MOINEAUX SANS NID N° 216
Le lendemain matin, brisé de fatigue « Le Boiteux » entra à la pension de madame Bonnet au moment où elle servait le
petit déjeuner à ses pensionnaires dans leurs chambres.
Il n’était pas encore huit heures et « La Grosse » fut très surprise de le voir apparaître sur le seuil de la cuisine.
— J’ai été forcé de passer la nuit dehors pour une affaire très importante, madame Bonnet, s’excusa-t-il. Mais pouvez-vous, s’il vous plait, me donner une tasse de café au lait ?
La logeuse sourit et lui désigna une chaise devant la table de bois blanc. Tandis qu’il s’installait, passant à diverses reprises une main sur son visage pâle et fatigué, aux joues assombries par une barbe de deux jours, elle posa devant lui un grand bol de café au lait fumant et une assiette contenant de larges tranches de pain frais et doré.
— Je dois vous prévenir que monsieur Marius a besoin de vous parler, lui annonça-t-elle, très aimablement.
Il leva la tête et la fixa, étonné.
— Ah ! Fit-il très surpris que quelqu’un de la pension s’intéressait à lui.
— Oui ! Reprit madame Bonnet, il a parait-il, à vous demander des renseignements très importants. Je vais aller voir s’il est réveillé, afin de lui dire que vous êtes de retour.
— C’est que je suis très fatigué ! Protesta « Le Boiteux », mécontent. Je n’ai pas dormi de la nuit et ...
— Il n’en a pas pour longtemps, interrompit la logeuse, qui, sans attendre une réponse, sortit de la cuisine et courut frapper à la porte de Marius.
Ce dernier était toujours dans son lit, se complaisant à paresser tout en faisant mille projets d’avenir extrêmement agréables à en juger à l’expression béate de son visage.
— Qui est là ? S’écria-t-il, en sursautant.
— C’est moi ! Monsieur Marius, murmura « La Grosse » « Le Boiteux » vient de rentrer et il est à la cuisine en train de prendre son petit déjeuner.
— J’arrive ! Cria Marius, en bondissant hors de son lit. Dites-lui de m’attendre, madame Bonnet !
La logeuse s’empressa de regagner sa cuisine et fit la commission.
« Le Boiteux » bien que contrarié fut forcé de se résigner. Trente secondes plus tard, Marius arrivait ayant juste passé son imperméable sur son pyjama, les pieds chaussés de pantoufles. Il donna une petite tape amicale sur l’épaule du « Boiteux »
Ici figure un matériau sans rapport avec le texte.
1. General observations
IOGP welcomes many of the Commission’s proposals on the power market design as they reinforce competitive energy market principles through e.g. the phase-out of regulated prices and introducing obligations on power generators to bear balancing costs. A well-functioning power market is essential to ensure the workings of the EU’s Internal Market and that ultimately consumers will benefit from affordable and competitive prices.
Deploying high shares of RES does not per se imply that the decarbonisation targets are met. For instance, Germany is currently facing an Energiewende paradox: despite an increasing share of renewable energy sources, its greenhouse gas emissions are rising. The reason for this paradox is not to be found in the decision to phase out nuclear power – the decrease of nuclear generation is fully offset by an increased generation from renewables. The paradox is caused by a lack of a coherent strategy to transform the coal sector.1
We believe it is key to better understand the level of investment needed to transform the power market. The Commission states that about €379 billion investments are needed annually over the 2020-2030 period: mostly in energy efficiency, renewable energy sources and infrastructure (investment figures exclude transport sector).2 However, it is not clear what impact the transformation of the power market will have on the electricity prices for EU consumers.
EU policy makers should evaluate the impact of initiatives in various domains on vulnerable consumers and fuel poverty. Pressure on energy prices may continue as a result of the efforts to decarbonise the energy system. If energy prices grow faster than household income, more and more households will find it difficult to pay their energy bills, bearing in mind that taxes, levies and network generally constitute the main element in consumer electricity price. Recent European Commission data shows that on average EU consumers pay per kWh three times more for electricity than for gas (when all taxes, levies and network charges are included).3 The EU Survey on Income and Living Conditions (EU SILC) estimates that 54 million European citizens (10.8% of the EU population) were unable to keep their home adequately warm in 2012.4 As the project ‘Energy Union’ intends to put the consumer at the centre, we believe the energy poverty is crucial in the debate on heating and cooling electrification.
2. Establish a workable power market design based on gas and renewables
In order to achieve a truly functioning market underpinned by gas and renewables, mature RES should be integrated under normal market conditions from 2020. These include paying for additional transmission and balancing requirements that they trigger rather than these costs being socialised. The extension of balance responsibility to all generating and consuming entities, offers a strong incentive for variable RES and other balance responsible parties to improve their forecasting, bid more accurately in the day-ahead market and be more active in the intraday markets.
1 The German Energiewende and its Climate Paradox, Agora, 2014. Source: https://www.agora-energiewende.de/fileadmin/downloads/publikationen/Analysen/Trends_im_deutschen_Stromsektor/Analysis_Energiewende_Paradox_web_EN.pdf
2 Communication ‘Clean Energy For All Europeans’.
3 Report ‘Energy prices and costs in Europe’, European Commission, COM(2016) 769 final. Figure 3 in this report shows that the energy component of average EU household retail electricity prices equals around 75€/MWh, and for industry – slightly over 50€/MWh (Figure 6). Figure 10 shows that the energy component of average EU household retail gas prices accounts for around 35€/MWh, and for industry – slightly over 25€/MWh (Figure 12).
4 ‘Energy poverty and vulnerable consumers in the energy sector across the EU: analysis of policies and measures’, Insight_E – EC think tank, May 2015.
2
— Comment va, mon vieux ? Fit-il sans s’émouvoir du regard stupéfait de l’autre. Il s’assit en face de lui, après avoir fait signe à madame Bonnet de lui servir une tasse de café.
— Tu as à me parler ? Lui demanda « Le Boiteux » méfiant.
— Certainement ! Affirma gaiement Marius. Que sais-tu sur « l’Araigne » ?
« Le Boiteux » fronça les sourcils, et murmura après une légère hésitation :
— Que désires-tu savoir sur cette femme ?
— Beaucoup de choses, car tu la connaît depuis très longtemps, je crois, répondit marius.
— Il s’agit d’une grosse somme ? Insista Marius.
— C’est exact ! Et je t’assure que j’aurais préféré ne jamais l’avoir rencontrée !
— Tu as à te plaindre d’elle ? S’exclama Marius ravi, tout en finissant d’avaler son café au lait.
« Le Boiteux » parut hésiter l’espace d’une seconde, puis le fixant très attentivement ébaucha un geste vague de la main.
— Oui ! Admit-il, des questions d’argent nous divisent depuis quelque temps.
— Tu lui dois de l’argent ? Questionna Marius, en se penchant sur la table qui les séparait.
« Le Boiteux » soupira encore pour toute réponse.
L’autre poussa un profond soupir.
— La maudite créature prétend que je lui dois douze mille francs ! Mais elle peut courir ! Jamais je ne lui donnerai une telle somme ! Reprit « Le Boiteux » avec force.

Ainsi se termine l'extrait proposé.